By Media Unplugged Archives
Cover image for  article: Netflix, Where’s Your Audio Strategy?

If you’re a big media brand but not a big audio brand – NBC/Universal, AT&T/Warner Media, Netflix, Hulu, etc. – what’s your audio strategy?  Because you’d better develop one.

We’ve all watched as the world of podcasting explodes, but have the big media brands yet awakened to its power?  According to recent benchmark stats from Edison Media, 44% of Americans 12-plus have listened to a podcast at least once, and 17% have listened to at least one in the past week.  Listening is booming because of the ubiquity of mobile devices and consumers’ desire to listen to something they choose wherever they go and whenever they want.

Indeed, the same trends driving the new golden age of TV are driving a new golden age of audio with more talent, more choice, more great shows and more listener satisfaction than ever before.

From my perspective as a company working with media brands to create content, I’m seeing more and more interest in the audio space from these brands, yet most have a long way to go.

To date, there have been a number of big media brand experiments.  Besides audio versions of traditional over-the-air programs (such as the broad and primarily repurposed menu of offerings from the news channels) and a plethora of fan-created shows (where the latest episodes of their TV favorites are discussed and dissected) we’re now seeing original audio programs built to complement existing big media brand assets.

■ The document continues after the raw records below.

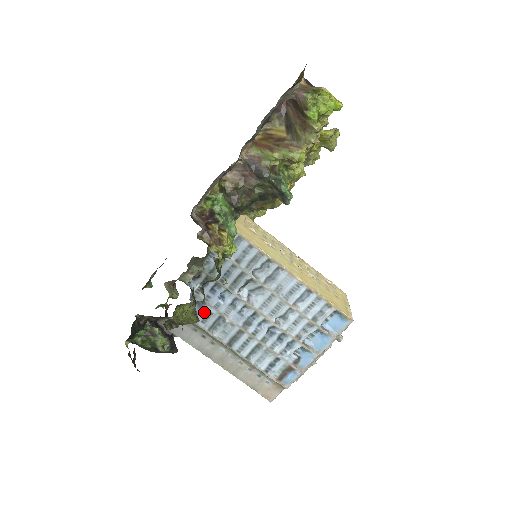
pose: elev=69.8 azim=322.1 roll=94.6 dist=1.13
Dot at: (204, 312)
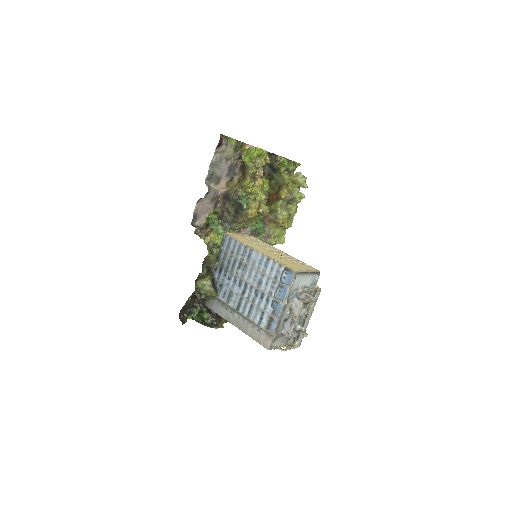
Dot at: (223, 291)
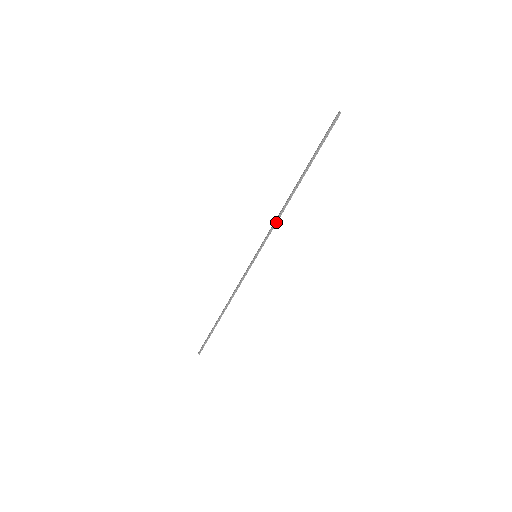
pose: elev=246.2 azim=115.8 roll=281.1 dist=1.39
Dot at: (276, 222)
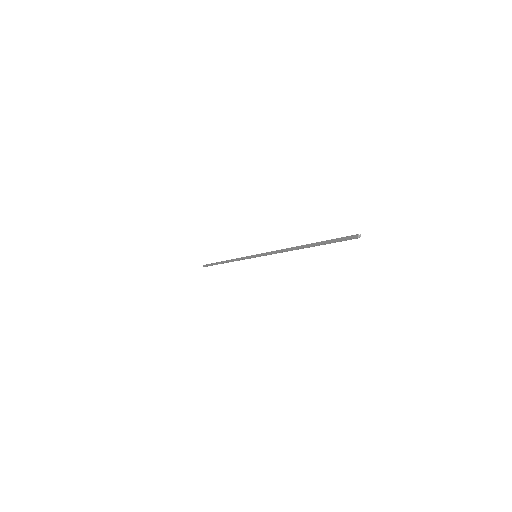
Dot at: occluded
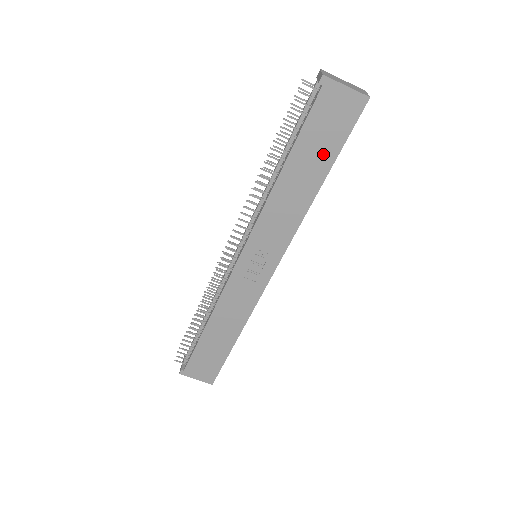
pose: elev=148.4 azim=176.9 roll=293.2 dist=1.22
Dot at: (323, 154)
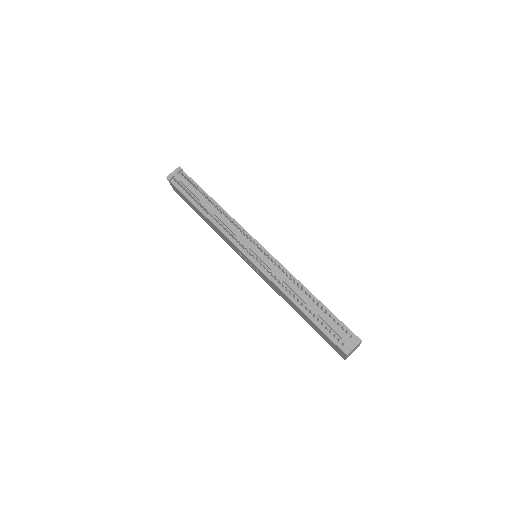
Dot at: (314, 328)
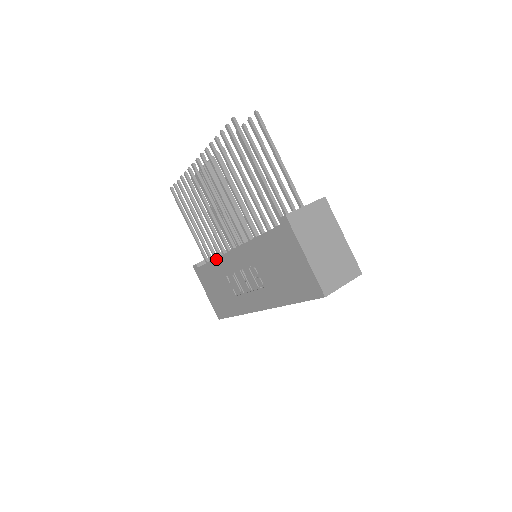
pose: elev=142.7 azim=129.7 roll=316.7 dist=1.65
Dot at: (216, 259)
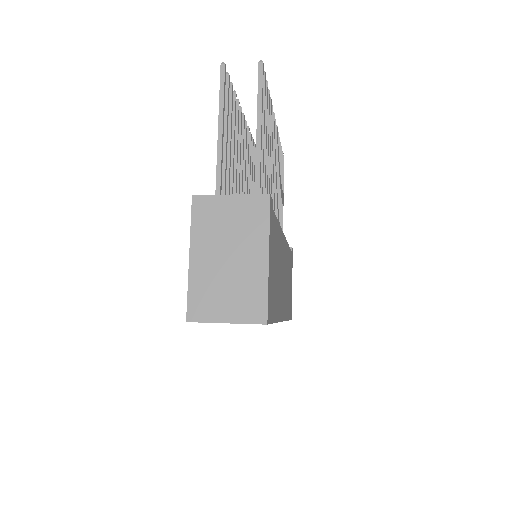
Dot at: occluded
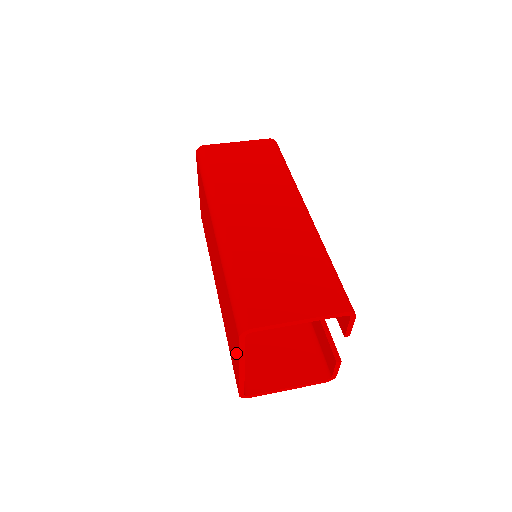
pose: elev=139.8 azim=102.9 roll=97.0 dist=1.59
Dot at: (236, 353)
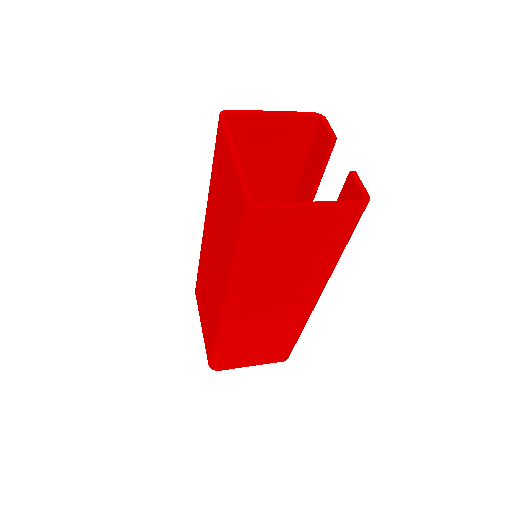
Dot at: (227, 158)
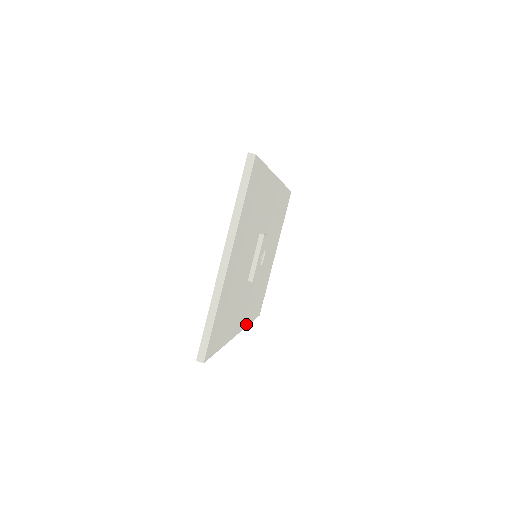
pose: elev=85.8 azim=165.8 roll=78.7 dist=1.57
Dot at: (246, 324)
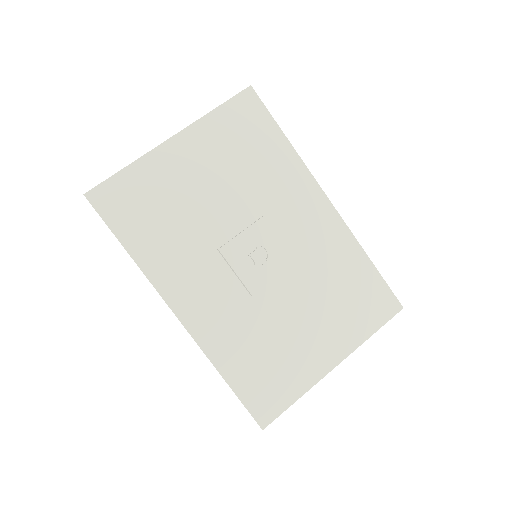
Dot at: (205, 347)
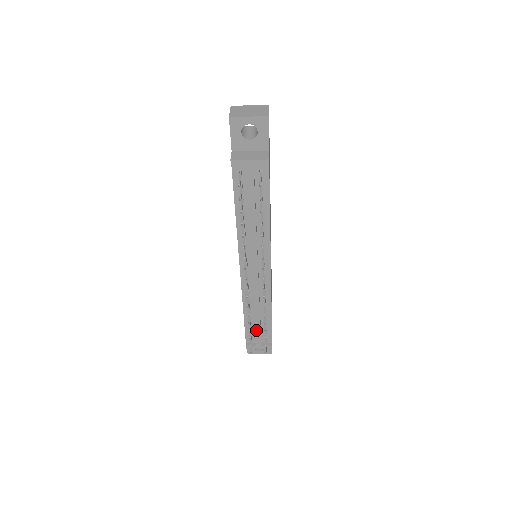
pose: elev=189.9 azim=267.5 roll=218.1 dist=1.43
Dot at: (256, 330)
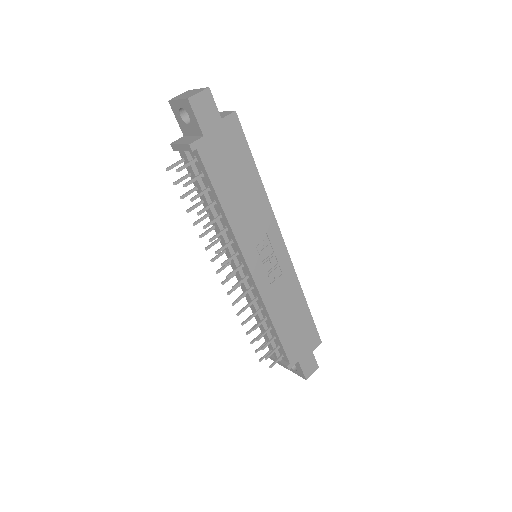
Dot at: (267, 339)
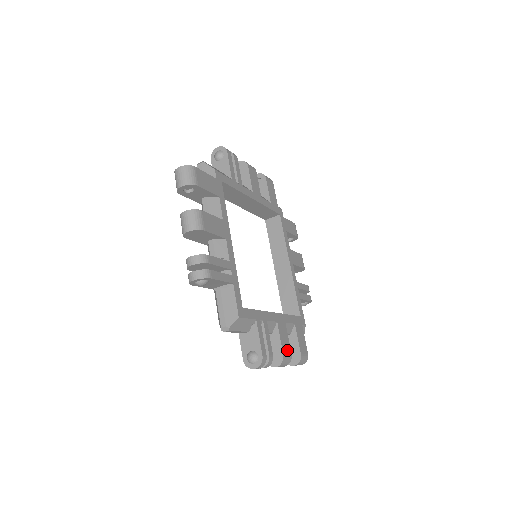
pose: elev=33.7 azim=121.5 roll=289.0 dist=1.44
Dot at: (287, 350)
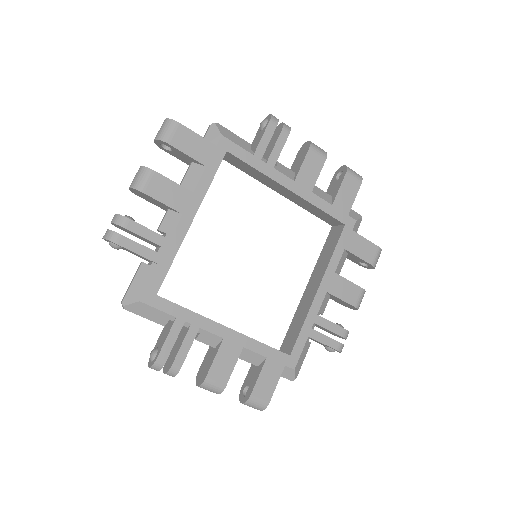
Dot at: (220, 376)
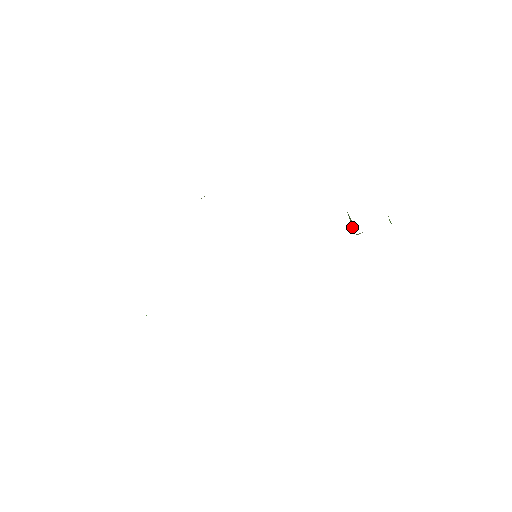
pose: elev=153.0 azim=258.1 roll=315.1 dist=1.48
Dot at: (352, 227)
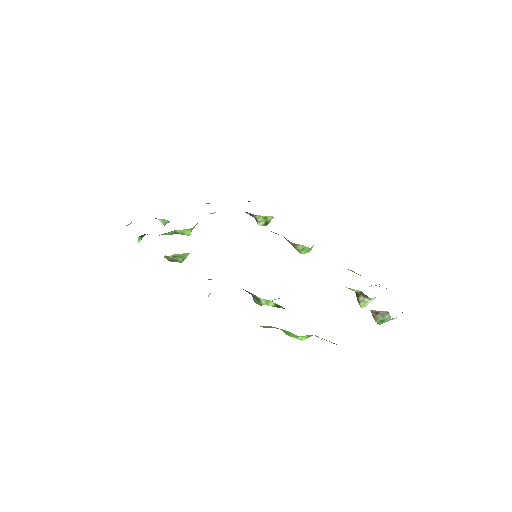
Dot at: occluded
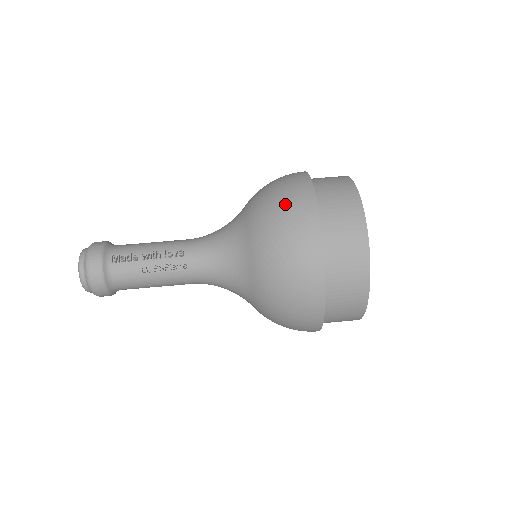
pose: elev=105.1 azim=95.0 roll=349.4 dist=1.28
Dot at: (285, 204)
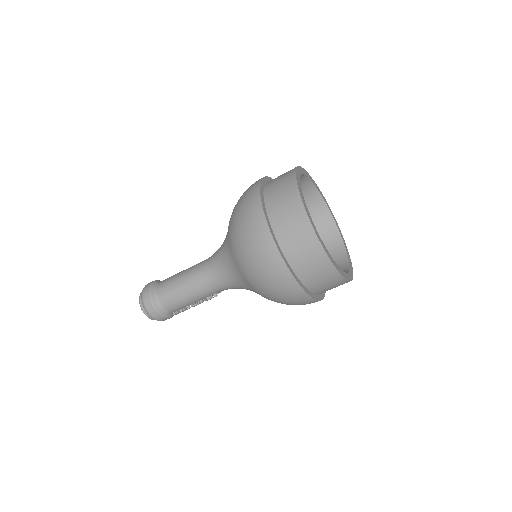
Dot at: occluded
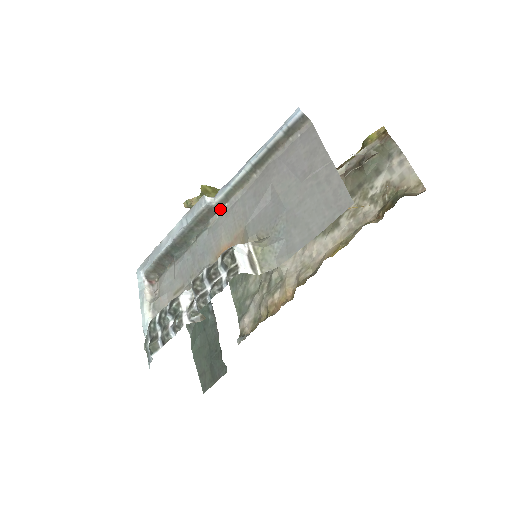
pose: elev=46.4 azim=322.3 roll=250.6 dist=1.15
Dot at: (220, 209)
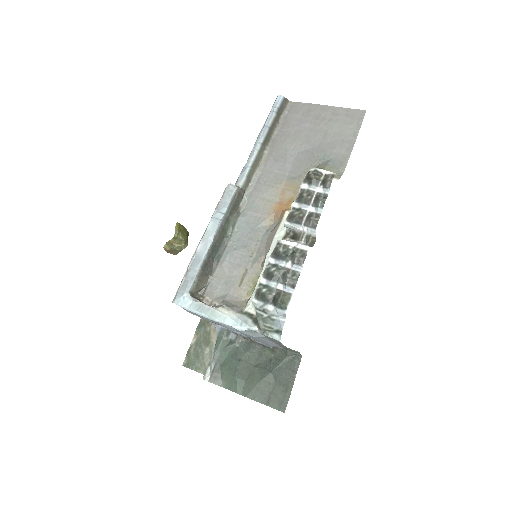
Dot at: (246, 191)
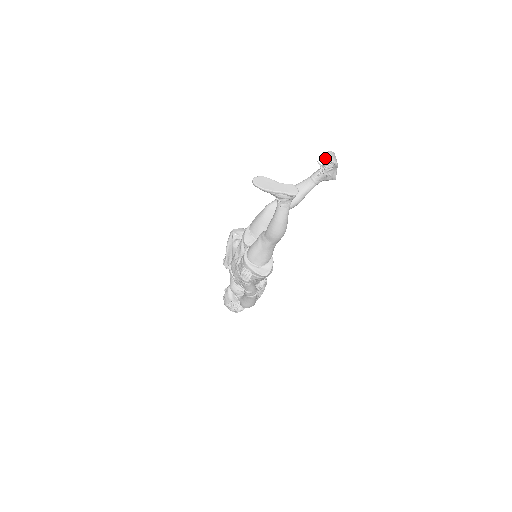
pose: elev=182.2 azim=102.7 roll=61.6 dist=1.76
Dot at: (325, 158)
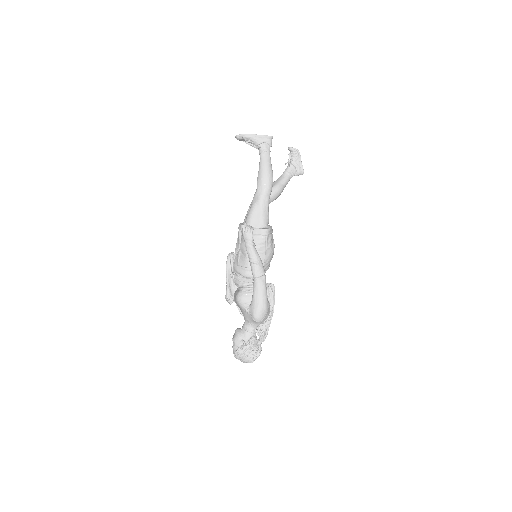
Dot at: (289, 153)
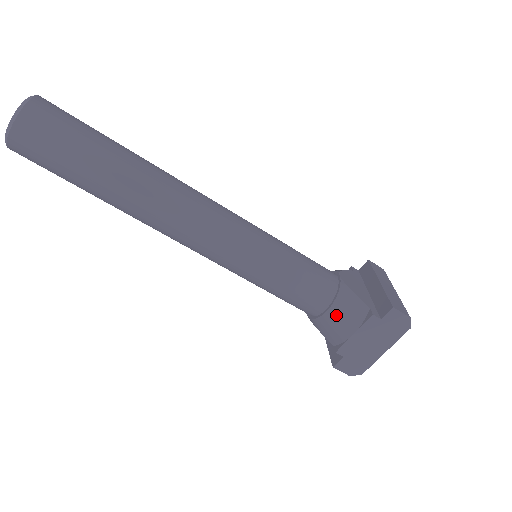
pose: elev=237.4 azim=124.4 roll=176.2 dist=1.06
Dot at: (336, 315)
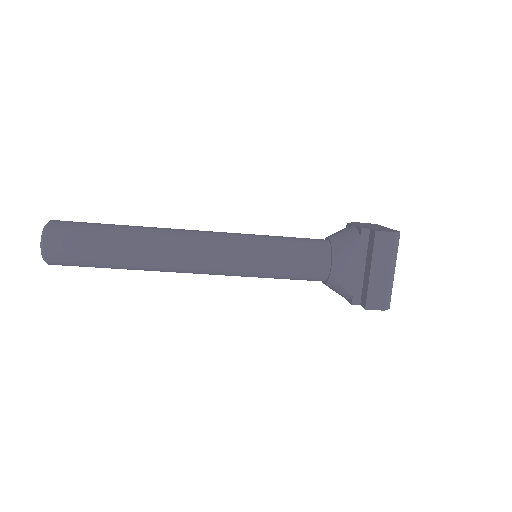
Dot at: occluded
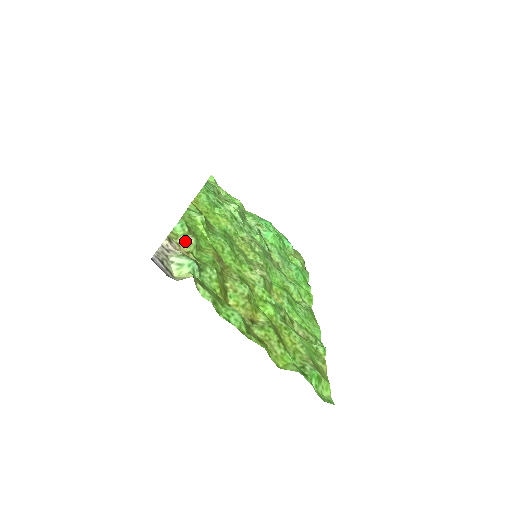
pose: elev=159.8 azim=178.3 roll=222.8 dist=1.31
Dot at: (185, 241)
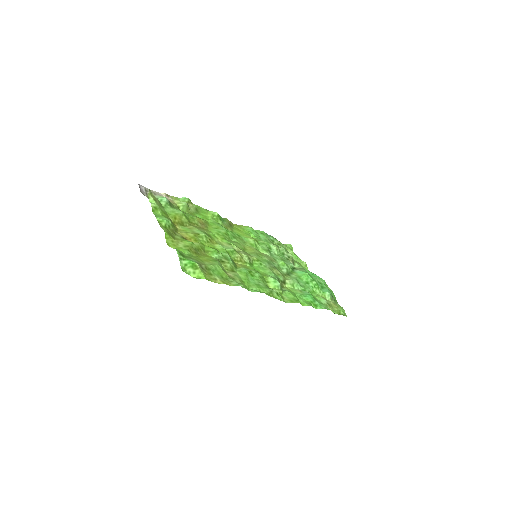
Dot at: (179, 201)
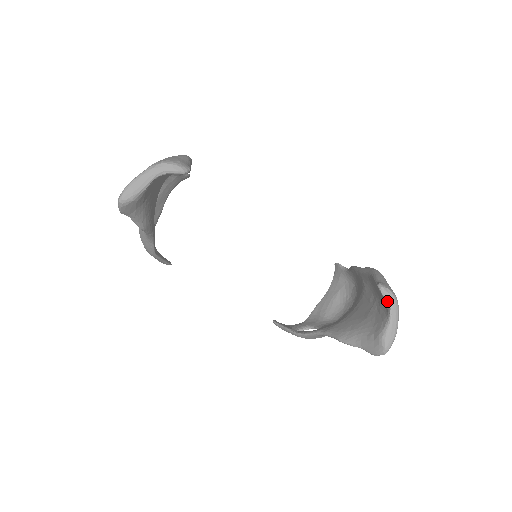
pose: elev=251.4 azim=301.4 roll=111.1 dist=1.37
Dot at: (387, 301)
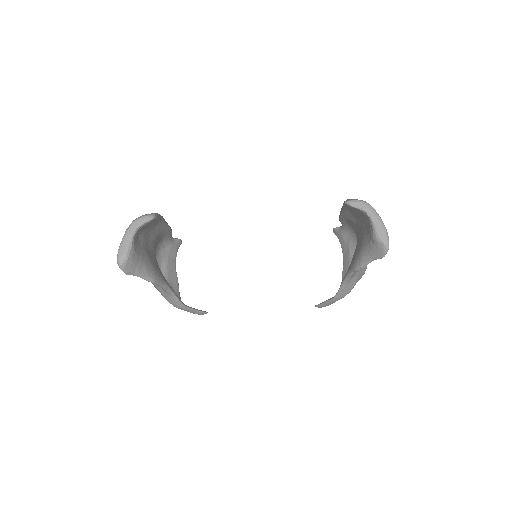
Dot at: (359, 209)
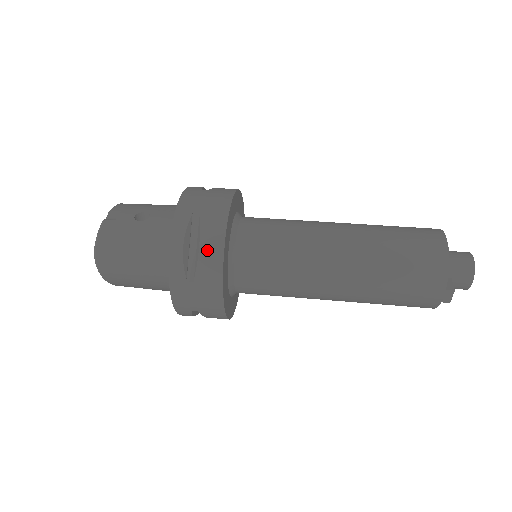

Perhaps the most notable example of this is a limited series called Wolverine: The Long Night, produced in association with Marvel.  One could easily imagine a universe of audio content that complements the burgeoning Marvel universe.  One could likewise imagine such a universe complementing the valuable TV or film brands of any big media company. Star Wars?  The Walking Dead?  The Conjuring?  It’s all coming.  All that and much more.

These “universe extensions” make great sense:

  • They create new IP that leverages existing IP.
  • They satisfy the insatiable appetite for content from audiences that have to wait between TV seasons and cinematic tentpoles.
  • They’re relatively inexpensive compared to the enormous cost of advertising.
  • They are the “content” in “content marketing.”
  • Perhaps best of all from the brand’s perspective, they open up new revenue opportunities for existing brand assets.

In our conversations with these big media brands, we’re finding a few things in common. These brands:

  • Are all-in on digital and video but generally lack an audio strategy
  • Don’t know how to create effective podcasts, monetize them or popularize them
  • Don’t appreciate the wide variety of forms podcasts can take -- similar to the variety of forms in video
  • Don’t know what makes a podcast good or what constitutes a successful podcast
  • Smell opportunity but require a path to success

In the very near future, the universe surrounding valuable big media IP will include not only video and digital and graphic novels and merchandise and events and theme parks and music and games, etc.  It will also include audio.

And now is the time to develop that strategy and set it in motion.